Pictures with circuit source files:
+ + + +

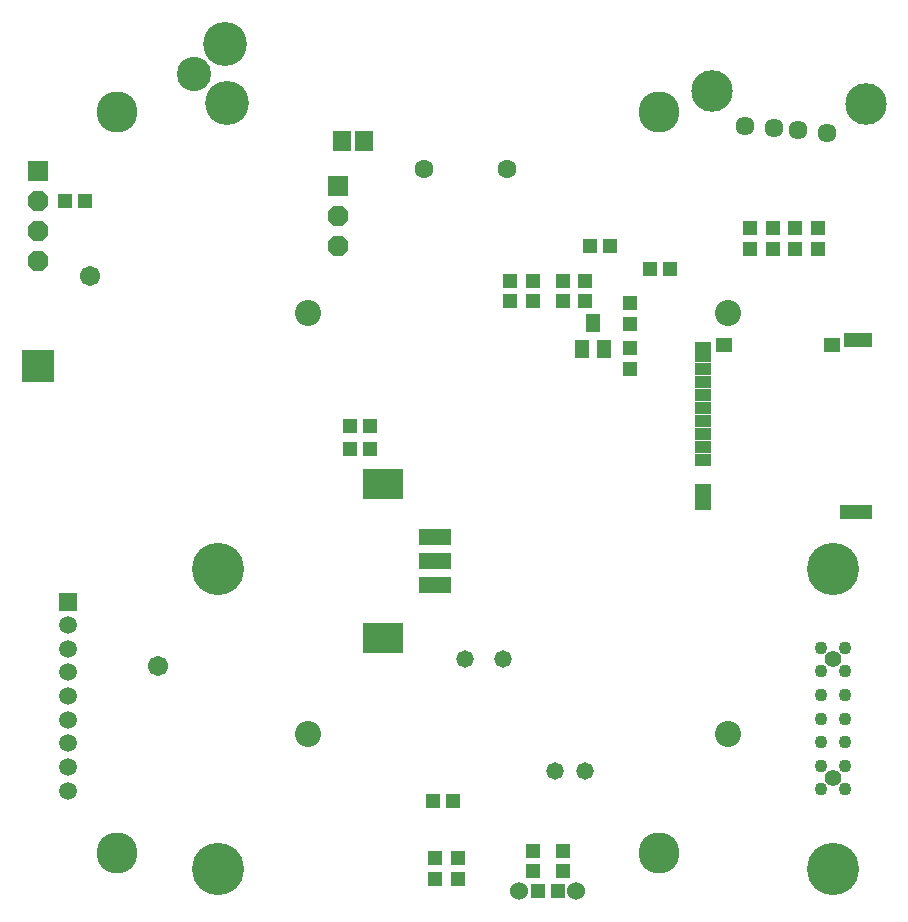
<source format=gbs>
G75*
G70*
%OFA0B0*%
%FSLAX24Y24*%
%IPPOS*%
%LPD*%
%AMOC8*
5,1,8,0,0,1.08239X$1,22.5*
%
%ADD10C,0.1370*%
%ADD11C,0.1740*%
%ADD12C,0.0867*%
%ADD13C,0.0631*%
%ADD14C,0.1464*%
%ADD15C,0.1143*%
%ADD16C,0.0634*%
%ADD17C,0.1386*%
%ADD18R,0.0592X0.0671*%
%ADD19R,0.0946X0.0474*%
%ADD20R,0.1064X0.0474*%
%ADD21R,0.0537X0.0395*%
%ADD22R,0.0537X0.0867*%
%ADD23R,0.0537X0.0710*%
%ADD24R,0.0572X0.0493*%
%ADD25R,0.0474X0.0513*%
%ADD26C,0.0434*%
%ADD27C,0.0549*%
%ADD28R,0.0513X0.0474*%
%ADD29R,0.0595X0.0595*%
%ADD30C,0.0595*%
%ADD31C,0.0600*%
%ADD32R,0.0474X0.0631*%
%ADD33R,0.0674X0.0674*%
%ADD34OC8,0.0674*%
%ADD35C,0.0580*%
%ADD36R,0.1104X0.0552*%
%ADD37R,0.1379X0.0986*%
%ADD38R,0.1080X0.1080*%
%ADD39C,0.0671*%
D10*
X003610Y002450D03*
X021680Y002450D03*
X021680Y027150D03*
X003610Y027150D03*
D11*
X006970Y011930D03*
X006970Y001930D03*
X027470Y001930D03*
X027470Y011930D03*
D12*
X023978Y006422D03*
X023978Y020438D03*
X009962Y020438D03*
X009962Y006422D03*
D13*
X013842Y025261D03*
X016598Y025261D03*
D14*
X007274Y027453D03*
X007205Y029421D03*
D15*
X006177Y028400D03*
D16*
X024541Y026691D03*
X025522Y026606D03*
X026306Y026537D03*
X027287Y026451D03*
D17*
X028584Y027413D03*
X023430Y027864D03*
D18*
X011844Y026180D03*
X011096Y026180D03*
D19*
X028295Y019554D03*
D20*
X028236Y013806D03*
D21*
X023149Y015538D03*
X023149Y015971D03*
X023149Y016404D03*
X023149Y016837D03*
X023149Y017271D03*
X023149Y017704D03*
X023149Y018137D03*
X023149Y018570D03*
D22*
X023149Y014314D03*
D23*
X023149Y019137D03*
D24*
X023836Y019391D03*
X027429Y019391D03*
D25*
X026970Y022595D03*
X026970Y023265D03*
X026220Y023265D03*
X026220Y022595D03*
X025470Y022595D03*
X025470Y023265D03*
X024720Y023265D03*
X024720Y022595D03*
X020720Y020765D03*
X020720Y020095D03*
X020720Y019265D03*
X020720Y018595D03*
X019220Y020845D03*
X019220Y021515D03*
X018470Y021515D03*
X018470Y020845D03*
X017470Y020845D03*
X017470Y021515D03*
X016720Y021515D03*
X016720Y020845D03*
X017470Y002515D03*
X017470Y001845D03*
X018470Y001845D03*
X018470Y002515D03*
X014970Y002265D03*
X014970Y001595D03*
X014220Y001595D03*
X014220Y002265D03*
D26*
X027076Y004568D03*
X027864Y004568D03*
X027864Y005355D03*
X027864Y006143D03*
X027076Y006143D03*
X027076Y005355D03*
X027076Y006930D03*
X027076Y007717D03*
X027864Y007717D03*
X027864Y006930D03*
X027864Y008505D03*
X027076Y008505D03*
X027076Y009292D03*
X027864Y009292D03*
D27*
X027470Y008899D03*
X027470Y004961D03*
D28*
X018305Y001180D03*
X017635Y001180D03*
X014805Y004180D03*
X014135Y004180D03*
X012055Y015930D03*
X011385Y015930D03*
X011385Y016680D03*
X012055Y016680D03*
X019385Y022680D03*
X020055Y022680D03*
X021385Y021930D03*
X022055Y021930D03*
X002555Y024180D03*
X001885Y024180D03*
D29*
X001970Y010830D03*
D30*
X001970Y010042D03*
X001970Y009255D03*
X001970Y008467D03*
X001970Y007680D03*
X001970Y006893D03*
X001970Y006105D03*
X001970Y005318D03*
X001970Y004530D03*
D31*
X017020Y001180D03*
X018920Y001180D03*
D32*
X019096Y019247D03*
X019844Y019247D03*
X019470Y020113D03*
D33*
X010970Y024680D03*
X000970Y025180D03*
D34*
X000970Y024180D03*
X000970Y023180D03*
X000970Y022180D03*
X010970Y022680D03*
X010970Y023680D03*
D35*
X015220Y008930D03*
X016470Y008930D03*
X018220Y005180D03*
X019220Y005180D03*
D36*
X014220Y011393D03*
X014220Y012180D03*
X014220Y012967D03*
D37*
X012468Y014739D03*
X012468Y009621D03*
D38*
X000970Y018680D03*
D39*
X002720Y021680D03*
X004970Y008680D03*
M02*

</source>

+ + + +

Give an exact copy of the data, and omit any pictures it holds.

• _WRITTEN SOLUTION_:
<source format=gbs>
G75*
G70*
%OFA0B0*%
%FSLAX24Y24*%
%IPPOS*%
%LPD*%
%AMOC8*
5,1,8,0,0,1.08239X$1,22.5*
%
%ADD10C,0.1370*%
%ADD11C,0.1740*%
%ADD12C,0.0867*%
%ADD13C,0.0631*%
%ADD14C,0.1464*%
%ADD15C,0.1143*%
%ADD16C,0.0634*%
%ADD17C,0.1386*%
%ADD18R,0.0592X0.0671*%
%ADD19R,0.0946X0.0474*%
%ADD20R,0.1064X0.0474*%
%ADD21R,0.0537X0.0395*%
%ADD22R,0.0537X0.0867*%
%ADD23R,0.0537X0.0710*%
%ADD24R,0.0572X0.0493*%
%ADD25R,0.0474X0.0513*%
%ADD26C,0.0434*%
%ADD27C,0.0549*%
%ADD28R,0.0513X0.0474*%
%ADD29R,0.0595X0.0595*%
%ADD30C,0.0595*%
%ADD31C,0.0600*%
%ADD32R,0.0474X0.0631*%
%ADD33R,0.0674X0.0674*%
%ADD34OC8,0.0674*%
%ADD35C,0.0580*%
%ADD36R,0.1104X0.0552*%
%ADD37R,0.1379X0.0986*%
%ADD38R,0.1080X0.1080*%
%ADD39C,0.0671*%
D10*
X003610Y002450D03*
X021680Y002450D03*
X021680Y027150D03*
X003610Y027150D03*
D11*
X006970Y011930D03*
X006970Y001930D03*
X027470Y001930D03*
X027470Y011930D03*
D12*
X023978Y006422D03*
X023978Y020438D03*
X009962Y020438D03*
X009962Y006422D03*
D13*
X013842Y025261D03*
X016598Y025261D03*
D14*
X007274Y027453D03*
X007205Y029421D03*
D15*
X006177Y028400D03*
D16*
X024541Y026691D03*
X025522Y026606D03*
X026306Y026537D03*
X027287Y026451D03*
D17*
X028584Y027413D03*
X023430Y027864D03*
D18*
X011844Y026180D03*
X011096Y026180D03*
D19*
X028295Y019554D03*
D20*
X028236Y013806D03*
D21*
X023149Y015538D03*
X023149Y015971D03*
X023149Y016404D03*
X023149Y016837D03*
X023149Y017271D03*
X023149Y017704D03*
X023149Y018137D03*
X023149Y018570D03*
D22*
X023149Y014314D03*
D23*
X023149Y019137D03*
D24*
X023836Y019391D03*
X027429Y019391D03*
D25*
X026970Y022595D03*
X026970Y023265D03*
X026220Y023265D03*
X026220Y022595D03*
X025470Y022595D03*
X025470Y023265D03*
X024720Y023265D03*
X024720Y022595D03*
X020720Y020765D03*
X020720Y020095D03*
X020720Y019265D03*
X020720Y018595D03*
X019220Y020845D03*
X019220Y021515D03*
X018470Y021515D03*
X018470Y020845D03*
X017470Y020845D03*
X017470Y021515D03*
X016720Y021515D03*
X016720Y020845D03*
X017470Y002515D03*
X017470Y001845D03*
X018470Y001845D03*
X018470Y002515D03*
X014970Y002265D03*
X014970Y001595D03*
X014220Y001595D03*
X014220Y002265D03*
D26*
X027076Y004568D03*
X027864Y004568D03*
X027864Y005355D03*
X027864Y006143D03*
X027076Y006143D03*
X027076Y005355D03*
X027076Y006930D03*
X027076Y007717D03*
X027864Y007717D03*
X027864Y006930D03*
X027864Y008505D03*
X027076Y008505D03*
X027076Y009292D03*
X027864Y009292D03*
D27*
X027470Y008899D03*
X027470Y004961D03*
D28*
X018305Y001180D03*
X017635Y001180D03*
X014805Y004180D03*
X014135Y004180D03*
X012055Y015930D03*
X011385Y015930D03*
X011385Y016680D03*
X012055Y016680D03*
X019385Y022680D03*
X020055Y022680D03*
X021385Y021930D03*
X022055Y021930D03*
X002555Y024180D03*
X001885Y024180D03*
D29*
X001970Y010830D03*
D30*
X001970Y010042D03*
X001970Y009255D03*
X001970Y008467D03*
X001970Y007680D03*
X001970Y006893D03*
X001970Y006105D03*
X001970Y005318D03*
X001970Y004530D03*
D31*
X017020Y001180D03*
X018920Y001180D03*
D32*
X019096Y019247D03*
X019844Y019247D03*
X019470Y020113D03*
D33*
X010970Y024680D03*
X000970Y025180D03*
D34*
X000970Y024180D03*
X000970Y023180D03*
X000970Y022180D03*
X010970Y022680D03*
X010970Y023680D03*
D35*
X015220Y008930D03*
X016470Y008930D03*
X018220Y005180D03*
X019220Y005180D03*
D36*
X014220Y011393D03*
X014220Y012180D03*
X014220Y012967D03*
D37*
X012468Y014739D03*
X012468Y009621D03*
D38*
X000970Y018680D03*
D39*
X002720Y021680D03*
X004970Y008680D03*
M02*

</source>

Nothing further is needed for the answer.